Please count how many lines below contain the word "elbow" and give nothing but that figure.

** DATASET follows **

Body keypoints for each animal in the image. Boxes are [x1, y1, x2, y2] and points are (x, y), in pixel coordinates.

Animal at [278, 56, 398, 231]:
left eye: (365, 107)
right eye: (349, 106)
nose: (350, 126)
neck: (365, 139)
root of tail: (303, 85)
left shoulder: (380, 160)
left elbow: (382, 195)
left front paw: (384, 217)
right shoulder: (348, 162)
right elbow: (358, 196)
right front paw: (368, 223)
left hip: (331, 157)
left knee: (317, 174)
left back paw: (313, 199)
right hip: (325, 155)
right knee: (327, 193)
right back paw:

** End of DATASET **
** DATASET follows **

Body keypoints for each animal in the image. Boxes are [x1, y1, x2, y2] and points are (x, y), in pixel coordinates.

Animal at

** End of DATASET **
** DATASET follows **

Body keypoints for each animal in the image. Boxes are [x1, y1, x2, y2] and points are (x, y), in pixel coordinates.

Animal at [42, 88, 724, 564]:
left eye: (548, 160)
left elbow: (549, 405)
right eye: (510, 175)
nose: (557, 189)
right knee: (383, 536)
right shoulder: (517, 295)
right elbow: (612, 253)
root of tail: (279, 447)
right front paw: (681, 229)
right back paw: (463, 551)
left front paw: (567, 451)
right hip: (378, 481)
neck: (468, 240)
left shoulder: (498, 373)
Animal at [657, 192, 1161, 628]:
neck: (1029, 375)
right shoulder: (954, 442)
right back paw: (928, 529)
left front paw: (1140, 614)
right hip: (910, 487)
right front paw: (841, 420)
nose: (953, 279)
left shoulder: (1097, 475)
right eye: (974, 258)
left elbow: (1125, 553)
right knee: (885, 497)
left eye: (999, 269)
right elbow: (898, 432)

** End of DATASET **

_RESPONSE AREA_
6